How to safely replace a not-yet-failed disk in a Linux RAID5 array?
Using mdadm 3.3
Since mdadm
3.3 (released 2013, Sep 3), if you have a 3.2+ kernel, you can proceed as follows:
# mdadm /dev/md0 --add /dev/sdc1
# mdadm /dev/md0 --replace /dev/sdd1 --with /dev/sdc1
sdd1
is the device you want to replace, sdc1
is the preferred device to do so and must be declared as a spare on your array.
The --with
option is optional, if not specified, any available spare will be used.
Older mdadm version
Note: You still need a 3.2+ kernel.
First, add a new drive as a spare (replace md0
and sdc1
with your RAID and disk device, respectively):
# mdadm /dev/md0 --add /dev/sdc1
Then, initiate a copy-replace operation like this (sdd1
being the failing device):
# echo want_replacement > /sys/block/md0/md/dev-sdd1/state
Result
The system will copy all readable blocks from sdd1
to sdc1
. If it comes to an unreadable block, it will reconstruct it from parity. Once the operation is complete, the former spare (here: sdc1
) will become active, and the failing drive will be marked as failed (F) so you can remove it.
Note: credit goes to frostschutz and Ansgar Esztermann who found the original solution (see the duplicate question).
Older kernels
Other answers suggest:
- Johnny's approach: convert array to RAID6, "replace" the disk, then back to RAID5,
- Hauke Laging's approach: briefly remove the disk from the RAID5 array, make it part of a RAID1 (mirror) with the new disk and add that mirror drive back to the RAID5 array (theoretical)...

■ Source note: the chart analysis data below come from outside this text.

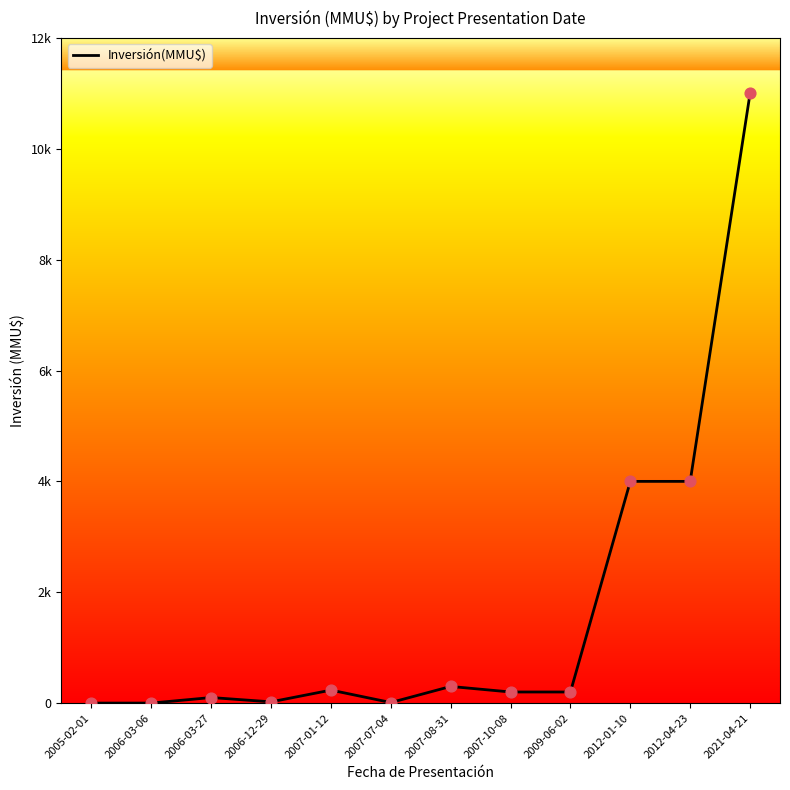

Which has a higher value, 2009-06-02 or 2021-04-21?

2021-04-21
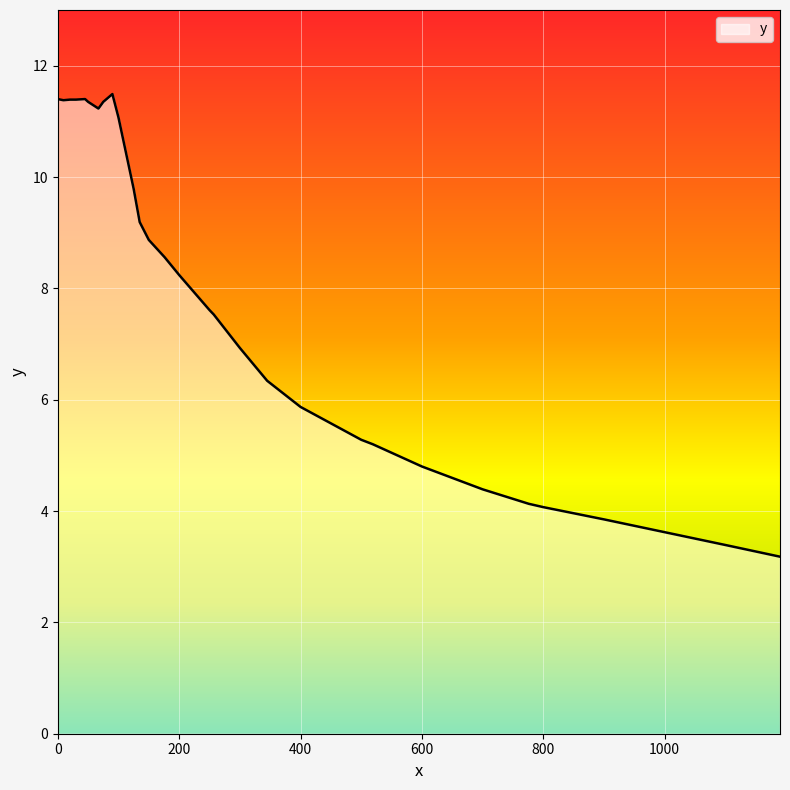

What is the minimum value shown in the chart?

3.2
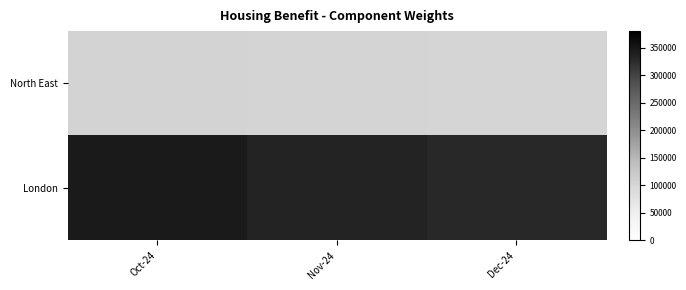

Count the number of data series in this chart.

2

If you don't mind running RAID-6 (2 parity disks rather than 1), and if you're running mdadmin 3.1.x or higher, you could convert your RAID-5 array to RAID-6 to add an additional parity disk. This will will place the array under stress during the rebuild, however. And it has some performance implications since there are more parity disks to update during writes.
But if it completes successfully, then you can keep your failing disk in place and when it ultimately fails, you've still got parity protection for the array. I think you can conver the array from RAID6 back to RAID5 if you don't wait to keep it as RAID6.
I don't know of an online way to keep the array as RAID-5 and replace the disk without putting the array in degraded mode, as I think you have to mark it as failed to replace it. Your dd copy idea might be the way to do that.
This may be possible meeting the requirements
- online
- don't stress any disk except for the one which is to be replaced
But even if the following may work you will probably not find any recommendation of that kind "in the books"...
Idea:
- Take disk OLD out of the array (for a short moment):
mdadm --manage /dev/raid5 --fail /dev/OLD
- Create a new md device (RAID-1) from disks OLD and NEW:
mdadm --build /dev/md42 --level=mirror --raid-devices=2 /dev/OLD /dev/NEW
- Put the RAID-1 back in the array (instead of /dev/OLD):
mdadm --manage /dev/raid5 --re-add /dev/md42
What should :-) happen:
- The RAID-5 gets /dev/md42 in sync. This should not take long.
- The RAID-5 is normally operational again (but slower).
- /dev/NEW is synced with /dev/OLD.
Watch the sync progress (cat /proc/mdstat
or mdadm --monitor
). If the sync is finished take the RAID-1 out of the RAID-5, stop the RAID-1, re-add /dev/NEW to the RAID-5. If everything is fine, overwrite the mdraid superblocks on /dev/OLD in order to avoid problems: mdadm --zero-superblock
Warning: The fast RAID-5 sync may work only if you use a bitmap. If you don't have one then better make a test with a dummy RAID-5 (without a bitmap) first. Or add one. At least adding an external one should be possible. Otherwise it may be necessary to stop the RAID-5 before changing the devices. If you boot from the RAID-5 this would become a bit complicated, though.